About this exercise –
Find how many lines of the records hold the string "pixels" and reply with only that total.

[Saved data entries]
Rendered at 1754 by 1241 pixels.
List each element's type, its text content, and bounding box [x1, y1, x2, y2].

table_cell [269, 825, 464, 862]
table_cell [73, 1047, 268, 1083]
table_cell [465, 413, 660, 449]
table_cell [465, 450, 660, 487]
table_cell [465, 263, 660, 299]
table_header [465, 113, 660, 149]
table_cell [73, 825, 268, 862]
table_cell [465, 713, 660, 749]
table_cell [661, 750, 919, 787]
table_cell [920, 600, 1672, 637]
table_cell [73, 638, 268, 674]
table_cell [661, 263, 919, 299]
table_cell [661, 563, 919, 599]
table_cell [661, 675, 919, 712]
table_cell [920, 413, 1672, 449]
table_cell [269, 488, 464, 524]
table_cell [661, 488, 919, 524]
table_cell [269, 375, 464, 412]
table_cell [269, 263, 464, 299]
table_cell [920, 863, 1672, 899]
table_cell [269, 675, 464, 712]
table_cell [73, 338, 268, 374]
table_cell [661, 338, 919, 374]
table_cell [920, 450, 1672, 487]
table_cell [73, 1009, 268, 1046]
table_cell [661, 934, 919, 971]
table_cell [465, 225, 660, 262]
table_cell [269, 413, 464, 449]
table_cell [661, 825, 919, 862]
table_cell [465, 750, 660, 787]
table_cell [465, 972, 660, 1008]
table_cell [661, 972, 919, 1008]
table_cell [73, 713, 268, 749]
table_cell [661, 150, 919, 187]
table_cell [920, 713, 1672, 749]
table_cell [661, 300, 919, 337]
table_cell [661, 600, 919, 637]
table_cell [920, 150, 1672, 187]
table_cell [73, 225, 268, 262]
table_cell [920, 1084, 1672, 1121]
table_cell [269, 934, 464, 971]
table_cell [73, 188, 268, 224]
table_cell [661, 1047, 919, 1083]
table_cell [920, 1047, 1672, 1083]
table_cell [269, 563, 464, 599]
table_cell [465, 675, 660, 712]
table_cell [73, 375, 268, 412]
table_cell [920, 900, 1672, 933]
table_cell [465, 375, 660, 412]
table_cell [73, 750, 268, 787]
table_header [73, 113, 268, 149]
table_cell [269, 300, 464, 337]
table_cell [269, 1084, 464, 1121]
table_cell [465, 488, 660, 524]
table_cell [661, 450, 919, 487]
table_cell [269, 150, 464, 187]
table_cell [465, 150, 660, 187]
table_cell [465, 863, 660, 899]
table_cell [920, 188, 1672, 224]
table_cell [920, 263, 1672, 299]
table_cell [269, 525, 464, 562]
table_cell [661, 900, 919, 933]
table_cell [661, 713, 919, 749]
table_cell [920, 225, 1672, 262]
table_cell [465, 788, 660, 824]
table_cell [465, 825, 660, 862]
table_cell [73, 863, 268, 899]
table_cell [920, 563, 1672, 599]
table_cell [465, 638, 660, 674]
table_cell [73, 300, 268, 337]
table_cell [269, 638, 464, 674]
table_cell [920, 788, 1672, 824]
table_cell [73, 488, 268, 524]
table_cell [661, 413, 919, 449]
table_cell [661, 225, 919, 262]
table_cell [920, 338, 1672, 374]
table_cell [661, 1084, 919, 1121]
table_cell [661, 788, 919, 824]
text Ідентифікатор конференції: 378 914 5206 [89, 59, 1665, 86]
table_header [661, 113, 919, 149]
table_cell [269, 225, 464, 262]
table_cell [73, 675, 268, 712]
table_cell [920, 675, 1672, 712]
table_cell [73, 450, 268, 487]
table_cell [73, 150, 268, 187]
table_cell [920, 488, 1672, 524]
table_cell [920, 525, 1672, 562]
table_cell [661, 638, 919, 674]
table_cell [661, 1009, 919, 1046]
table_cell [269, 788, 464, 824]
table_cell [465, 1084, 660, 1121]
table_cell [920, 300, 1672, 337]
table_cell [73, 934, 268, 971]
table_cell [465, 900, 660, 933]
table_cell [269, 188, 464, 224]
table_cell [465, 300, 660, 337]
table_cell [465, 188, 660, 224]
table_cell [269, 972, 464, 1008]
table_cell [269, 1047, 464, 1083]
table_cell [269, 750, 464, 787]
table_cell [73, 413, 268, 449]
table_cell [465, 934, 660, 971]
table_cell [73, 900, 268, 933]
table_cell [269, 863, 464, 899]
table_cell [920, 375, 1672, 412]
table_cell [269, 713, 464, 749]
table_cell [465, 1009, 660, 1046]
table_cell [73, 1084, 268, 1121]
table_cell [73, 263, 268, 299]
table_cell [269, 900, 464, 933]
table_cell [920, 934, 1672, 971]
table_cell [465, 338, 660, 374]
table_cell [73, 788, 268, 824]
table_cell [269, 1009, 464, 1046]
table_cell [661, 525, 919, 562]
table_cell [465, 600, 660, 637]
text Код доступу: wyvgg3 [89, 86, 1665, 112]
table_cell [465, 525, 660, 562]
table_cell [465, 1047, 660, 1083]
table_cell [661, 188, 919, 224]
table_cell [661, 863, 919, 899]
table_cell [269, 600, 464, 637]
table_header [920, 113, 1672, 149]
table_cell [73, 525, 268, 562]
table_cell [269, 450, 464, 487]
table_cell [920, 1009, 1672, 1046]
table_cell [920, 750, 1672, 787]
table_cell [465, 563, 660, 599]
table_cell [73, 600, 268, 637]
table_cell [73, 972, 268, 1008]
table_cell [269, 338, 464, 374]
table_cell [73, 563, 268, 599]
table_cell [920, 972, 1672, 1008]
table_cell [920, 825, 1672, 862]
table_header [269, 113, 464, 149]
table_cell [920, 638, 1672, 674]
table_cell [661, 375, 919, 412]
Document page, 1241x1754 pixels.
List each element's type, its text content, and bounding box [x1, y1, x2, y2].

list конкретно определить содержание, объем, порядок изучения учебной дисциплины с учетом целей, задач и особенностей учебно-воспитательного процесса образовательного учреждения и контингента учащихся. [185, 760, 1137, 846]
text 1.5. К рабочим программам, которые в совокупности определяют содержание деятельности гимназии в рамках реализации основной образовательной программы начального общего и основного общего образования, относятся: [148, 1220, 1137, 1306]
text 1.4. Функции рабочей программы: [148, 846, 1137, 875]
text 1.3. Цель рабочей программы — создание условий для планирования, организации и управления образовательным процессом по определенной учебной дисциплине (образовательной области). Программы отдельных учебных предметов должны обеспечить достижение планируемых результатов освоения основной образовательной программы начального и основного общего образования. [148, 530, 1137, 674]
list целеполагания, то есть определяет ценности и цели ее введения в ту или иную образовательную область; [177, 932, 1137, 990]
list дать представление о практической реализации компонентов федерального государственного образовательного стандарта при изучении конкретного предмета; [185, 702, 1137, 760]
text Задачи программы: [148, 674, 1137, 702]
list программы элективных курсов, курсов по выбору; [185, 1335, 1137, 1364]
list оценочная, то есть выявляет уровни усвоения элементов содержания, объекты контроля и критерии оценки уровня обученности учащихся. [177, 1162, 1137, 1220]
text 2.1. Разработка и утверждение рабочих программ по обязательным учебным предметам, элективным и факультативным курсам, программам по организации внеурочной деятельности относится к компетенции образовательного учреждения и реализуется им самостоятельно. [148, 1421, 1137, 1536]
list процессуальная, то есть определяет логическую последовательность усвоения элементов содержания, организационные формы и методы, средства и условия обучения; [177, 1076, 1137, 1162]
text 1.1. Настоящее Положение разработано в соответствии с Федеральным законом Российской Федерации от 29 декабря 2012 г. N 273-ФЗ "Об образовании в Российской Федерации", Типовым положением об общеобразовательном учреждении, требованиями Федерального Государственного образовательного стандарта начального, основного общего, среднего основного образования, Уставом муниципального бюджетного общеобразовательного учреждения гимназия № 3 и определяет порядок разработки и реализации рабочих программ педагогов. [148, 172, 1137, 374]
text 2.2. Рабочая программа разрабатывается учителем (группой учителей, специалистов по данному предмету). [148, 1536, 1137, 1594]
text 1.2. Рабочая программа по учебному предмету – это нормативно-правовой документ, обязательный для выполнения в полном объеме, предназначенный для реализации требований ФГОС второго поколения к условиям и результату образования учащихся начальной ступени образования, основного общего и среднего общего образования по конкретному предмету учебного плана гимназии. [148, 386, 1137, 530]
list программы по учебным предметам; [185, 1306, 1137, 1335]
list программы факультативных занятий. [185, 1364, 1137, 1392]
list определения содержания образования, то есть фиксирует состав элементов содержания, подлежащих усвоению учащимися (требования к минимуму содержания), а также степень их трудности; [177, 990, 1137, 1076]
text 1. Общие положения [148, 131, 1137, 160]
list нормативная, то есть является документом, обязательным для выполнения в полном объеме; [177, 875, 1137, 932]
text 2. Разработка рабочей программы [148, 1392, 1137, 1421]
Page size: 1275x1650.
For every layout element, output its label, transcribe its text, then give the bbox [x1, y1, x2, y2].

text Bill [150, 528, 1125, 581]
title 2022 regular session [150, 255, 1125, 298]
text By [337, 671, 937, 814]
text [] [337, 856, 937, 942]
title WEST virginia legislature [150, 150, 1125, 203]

Completed exercise –
2